Política brasileira
Josias de Souza
Conforme previsto, surgiu na Câmara uma trama para colocar nos
trilhos um projeto sobre caixa dois. O pretexto declarado é criminalizar a
prática. O objetivo inconfessado é anistiar a bandalheira pretérita, concedendo
perdão preventivo para a turma que conspira para “estancar a sangria” da Lava
Jato. O interesse real não é restabelecer a moralidade, mas assegurar que a
imoralidade permaneça impune.
A
proposta de passar uma borracha na depravação entrou e saiu da pauta da sessão
noturna da Câmara, nesta segunda-feira, sem que ninguém pudesse apalpá-la. Além
de invisível, o projeto é órfão. Não há vestígio dos pais da manobra. Eles
parecem ter vergonha de si mesmos. E não lhes faltam motivos.
A
votação foi abortada por conta do alarido produzido por meia dúzia de
insatisfeitos. O barulho deixou claro que o comportamento de alto risco dos
vivaldinos expõe todo o Legislativo à auto desmoralização. Muitos já
suspeitavam que este é um dos piores Parlamentos da história republicana. Mas
não se imaginava que os deputados colocariam fogo às vestes.
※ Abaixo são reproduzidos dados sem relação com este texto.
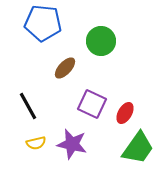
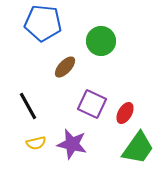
brown ellipse: moved 1 px up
Para apagar as digitais, os líderes escondidos
atrás da manobra ressuscitaram um projeto de 2007, de autoria do ex-deputado
Regis de Oliveira. Sugere mudanças à legislação eleitoral. Quase uma década
depois, recebeu um enxerto sobre a criminalização do caixa dois. Decano da
Câmara, o deputado Miro Teixeira (Rede-RJ) disse que a manobra é
antirregimental.
Miro
foi ao microfone para perguntar ao colega Beto Mansur (PRB-SP), que presidia a
sessão, quem havia requerido o desengavetamento do projeto. Indagou também se o
requerimento encontava-se sobre a mesa. Não obteve resposta. Seguiu-se o bafafá
que levaria Mansur a retirar o projeto da pauta.
Irônico,
Miro realçou o que chamou de “coincidência incrível.” O projeto escalou a pauta
de votações num instante em que “o presidente da República (Michel Temer) está
no exterior, o presidente da Casa (Rodrigo Maia) está respondendo pela
Presidência da República, o primeiro vice-presidente da Câmara (Waldir
Maranhão) não está presidindo a sessão. E o deputado Beto Mansur
(primeiro-secretário), que tem casca grossa nas costas, recebeu a incumbência
de ali estar. Não o invejo.”
Encerrada a sessão, o repórter procurou Beto
Mansur, que travou com o blog o seguinte
diálogo:
— O projeto de 2007 foi pautado por requerimento de
quem? Ninguém quer ser
pai dessa criança. Não sei.
— Há um requerimento? Esse projeto foi colocado na pauta. Não
sou eu que faço a pauta.
— Mas para colocar na pauta, alguém tem que pedir,
não? Decisão de
líderes. Foi colocado na pauta. O que aconteceu é que me pediram para tocar a
sessão, porque eu sei como se faz. Só isso.
— O projeto vai voltar em outra sessão? Desconheço o texto. Mas acho que houve
uma reação do plenário a esse projeto. Tive que cancelar [a votação] porque não
tinha acordo para poder continuar votando. Mas não conheço o texto. Quem
conhece são os líderes lá.
— De que partido? É de todo mundo.
De
acordo com Beto Mansur, caberá a Rodrigo Maia decidir quando a proposta
retornará ao plenário. O deputado cuidou de tomar distância da iniciativa. “Em
cima de mim não vão jogar essa proposta. Primeiro porque não preciso de nenhuma
anistia. Segundo porque nem conheço o texto.”
Além
de Miro Teixeira, cerraram fileiras contra a anistia os deputados Alessandro
Molon (Rede-RJ), Joaquim Passarinho (PSD-PA), Espiridião Amin (PP-SC), Ivan
Valente (PSOL-SP), Rogério Rosso (PSD-DF), Laerte Bessa (PR-DF) e Jorge Sola
(PT-BA). Os demais silenciaram. O interesse pela causa é pluripartidário, vai
do PT ao PSDB, passando pelo PMDB, PP, PR e uma fila de etcéteras. Nos
subterrâneos, diz-se que os maiores interessados são PSDB, PT e PP.
Os
deputados parecem mesmo empenhados em testar até onde podem ir no seu
desprezo pela opinião pública. Depois de pegar dinheiro sujo por baixo da mesa,
os idealizadores da anistia decidiram tratar a plateia como idiota. Ainda não
se deram conta de que roleta russa também pode levar ao suicídio.